In 2018, the SAFETP was accredited by the Training Programs in Epidemiology and Public Health Interventions Network (TEPHINET), and the SAFETP Alumni Association was established. As SAFETP’s reputation grows for producing competent field epidemiologists, the positions for which graduates are being hired suggests an increasing influence in a public health leadership capacity at program management levels. Furthermore, SAFETP graduates are increasingly involved in using applied epidemiology methods to address the key health burdens and initiatives in South Africa. To date, the program has more than 95 graduates who are employed in various sectors such as the public sector or ministry of health, private sector, public health institutes, Africa CDC, US CDC (in-country office), other national FETPs, WHO, etc. Currently, the program has 26 residents. More than 300 abstracts (from both Advanced and Frontline trainees) have been presented at major scientific conferences including AFENET, TEPHINET and EIS.
Another significant impact of SAFETP is the involvement of graduates and residents in COVID-19 response activities. More than 70 percent of the Provincial Epidemiology Team (PET) comprises SAFETP graduates who play a significant role in the Ministry of Health’s epidemiology, surveillance and outbreak response directorates.
To strengthen the country capacity on public health surveillance, epidemic preparedness and response, the SAFETP team offers short courses on basic epidemiology to train and mentor health professionals in addition to training of the three tiers.
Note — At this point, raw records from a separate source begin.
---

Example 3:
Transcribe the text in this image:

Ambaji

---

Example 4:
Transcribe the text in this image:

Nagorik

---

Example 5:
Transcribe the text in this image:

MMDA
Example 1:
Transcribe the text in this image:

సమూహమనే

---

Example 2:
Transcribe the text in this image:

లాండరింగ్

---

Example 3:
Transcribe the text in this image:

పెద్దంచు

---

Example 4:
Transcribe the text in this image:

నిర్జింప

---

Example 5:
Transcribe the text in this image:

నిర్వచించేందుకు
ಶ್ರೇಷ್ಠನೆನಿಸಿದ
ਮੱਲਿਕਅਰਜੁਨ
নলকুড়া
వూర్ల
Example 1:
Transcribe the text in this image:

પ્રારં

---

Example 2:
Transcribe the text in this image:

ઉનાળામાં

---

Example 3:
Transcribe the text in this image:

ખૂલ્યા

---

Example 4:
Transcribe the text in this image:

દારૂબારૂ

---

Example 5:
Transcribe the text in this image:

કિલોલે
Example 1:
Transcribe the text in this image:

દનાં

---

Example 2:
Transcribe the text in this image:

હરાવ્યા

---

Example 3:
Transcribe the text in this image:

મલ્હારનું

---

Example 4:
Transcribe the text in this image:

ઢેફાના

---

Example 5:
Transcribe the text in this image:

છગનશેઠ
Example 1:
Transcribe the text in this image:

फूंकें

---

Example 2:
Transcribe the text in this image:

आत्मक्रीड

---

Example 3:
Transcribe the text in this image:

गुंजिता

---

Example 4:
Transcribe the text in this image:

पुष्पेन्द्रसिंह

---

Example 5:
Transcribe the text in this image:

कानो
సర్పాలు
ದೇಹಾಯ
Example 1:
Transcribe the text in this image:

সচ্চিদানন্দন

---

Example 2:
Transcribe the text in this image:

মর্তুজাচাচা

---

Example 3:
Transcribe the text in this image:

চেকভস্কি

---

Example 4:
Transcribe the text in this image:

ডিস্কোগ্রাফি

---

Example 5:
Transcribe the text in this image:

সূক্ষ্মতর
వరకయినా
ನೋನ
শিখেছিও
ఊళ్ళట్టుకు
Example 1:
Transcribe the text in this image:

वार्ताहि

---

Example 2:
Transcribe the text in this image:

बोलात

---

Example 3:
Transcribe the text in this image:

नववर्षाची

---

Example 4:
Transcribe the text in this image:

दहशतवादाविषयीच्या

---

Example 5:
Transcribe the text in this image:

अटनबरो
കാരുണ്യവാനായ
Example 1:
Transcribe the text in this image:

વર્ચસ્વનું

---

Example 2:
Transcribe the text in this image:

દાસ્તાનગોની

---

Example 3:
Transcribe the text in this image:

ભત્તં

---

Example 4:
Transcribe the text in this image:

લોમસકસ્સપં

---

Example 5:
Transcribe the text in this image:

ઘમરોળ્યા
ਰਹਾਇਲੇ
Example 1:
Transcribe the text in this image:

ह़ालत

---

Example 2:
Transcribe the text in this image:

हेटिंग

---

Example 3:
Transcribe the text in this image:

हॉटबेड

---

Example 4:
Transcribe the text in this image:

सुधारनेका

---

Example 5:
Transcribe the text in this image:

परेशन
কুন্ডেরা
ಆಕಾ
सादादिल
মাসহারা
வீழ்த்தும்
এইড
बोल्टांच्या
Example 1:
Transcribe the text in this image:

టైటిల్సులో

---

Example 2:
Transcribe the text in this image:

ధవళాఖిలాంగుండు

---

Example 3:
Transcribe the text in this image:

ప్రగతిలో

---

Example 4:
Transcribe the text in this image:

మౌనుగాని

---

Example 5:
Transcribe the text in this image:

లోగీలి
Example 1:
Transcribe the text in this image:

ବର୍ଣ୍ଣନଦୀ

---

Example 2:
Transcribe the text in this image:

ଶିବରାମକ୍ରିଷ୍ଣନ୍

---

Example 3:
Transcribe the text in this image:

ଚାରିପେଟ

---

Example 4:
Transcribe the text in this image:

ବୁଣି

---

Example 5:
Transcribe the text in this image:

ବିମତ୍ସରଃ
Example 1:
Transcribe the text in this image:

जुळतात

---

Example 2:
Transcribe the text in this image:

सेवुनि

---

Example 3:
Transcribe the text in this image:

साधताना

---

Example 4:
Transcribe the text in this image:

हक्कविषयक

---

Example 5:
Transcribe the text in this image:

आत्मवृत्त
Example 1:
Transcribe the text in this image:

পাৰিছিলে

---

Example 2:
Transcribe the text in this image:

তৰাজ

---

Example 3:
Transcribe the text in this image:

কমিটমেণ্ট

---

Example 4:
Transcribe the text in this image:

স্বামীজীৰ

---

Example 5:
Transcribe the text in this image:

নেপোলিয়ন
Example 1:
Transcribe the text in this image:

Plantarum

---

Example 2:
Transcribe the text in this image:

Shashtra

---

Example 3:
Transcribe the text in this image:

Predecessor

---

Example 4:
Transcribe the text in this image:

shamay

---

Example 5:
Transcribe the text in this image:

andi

Over 250 frontline health workers have been trained in all the various provinces and districts of the country. In November 2021, the program has enrolled and welcomed the first cohort for the Intermediate level (16 participants in Eastern Cape Province). The program continues to build field epidemiology capacity in neighbouring countries by training the specific countries’ health professionals (Lesotho, Malawi and Eswatini).